Beyond the music, the promotional effort behind the music is a little misleading. It sports a supposed unreleased track from singer-songwriter extraordinaire Ani DiFranco when in actuality, the song is a “re-working” of DiFranco’s “Napoleon” by Takac’s side project, Amungus. DiFranco fans expecting to hear her soaring vocals will be sorely disappointed, as DiFranco’s voice is nearly obliterated by effects processors. As someone who’s run non-profit organizations in the past, I wouldn’t want the name of my organization mentioned along with this deception.

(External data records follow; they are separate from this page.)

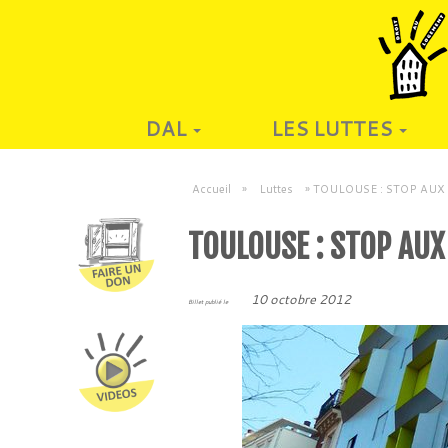
DAL
LES LUTTES
Accueil
»
Luttes
»
TOULOUSE : STOP AUX
TOULOUSE : STOP AU
10 octobre 2012
Billet publié le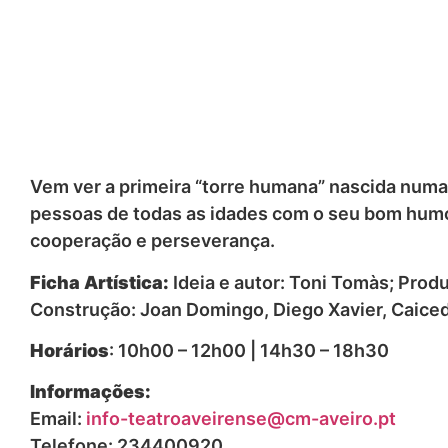
Vem ver a primeira “torre humana” nascida numa
pessoas de todas as idades com o seu bom humor.
cooperação e perseverança.
Ficha Artística:
Ideia e autor: Toni Tomàs; Prod
Construção: Joan Domingo, Diego Xavier, Caiced
Horários
: 10h00 – 12h00 | 14h30 – 18h30
Informações:
Email:
info-teatroaveirense@cm-aveiro.pt
Telefone: 234400920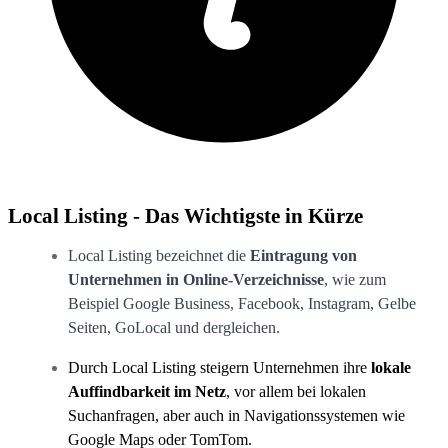
Local Listing - Das Wichtigste in Kürze
Local Listing bezeichnet die
Eintragung von
Unternehmen in Online-Verzeichnisse
, wie zum
Beispiel Google Business, Facebook, Instagram, Gelbe
Seiten, GoLocal und dergleichen.
Durch Local Listing steigern Unternehmen ihre
lokale
Auffindbarkeit im Netz
, vor allem bei lokalen
Suchanfragen, aber auch in Navigationssystemen wie
Google Maps oder TomTom.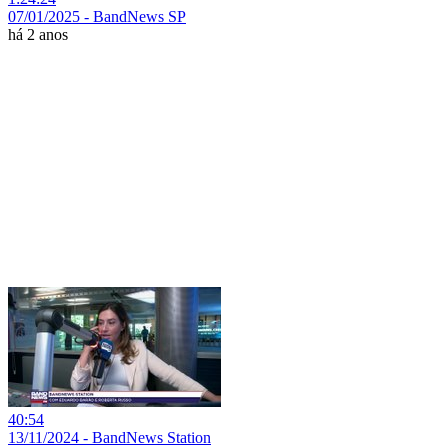
07/01/2025 - BandNews SP
há 2 anos
40:54
13/11/2024 - BandNews Station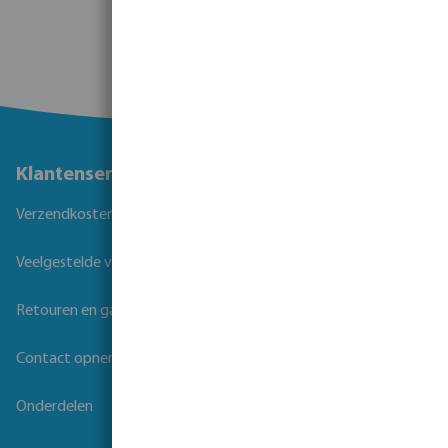
Klantenservice
Verzendkosten
Veelgestelde vragen
Retouren en garantie
Contact opnemen
Onderdelen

I really wanted to like this album. I listened to it a number of times hoping that the direction Takac was taking would eventually fully engage me. But as it is, it is a magnificent effort left wanting. It is a shame, because the Music is Art Foundation and Summit Educational Resources, which benefit from the sale of Music for Hope, really deserve your support. So even though I don’t like this album or the deceptive practice that has gone into promoting it, I’m going to recommend it to you because I have a soft spot in my heart for worthy educational and neurological health groups. And if you choose not to buy this album, think about making a donation to the charities mentioned above. Their addresses are available on the internet.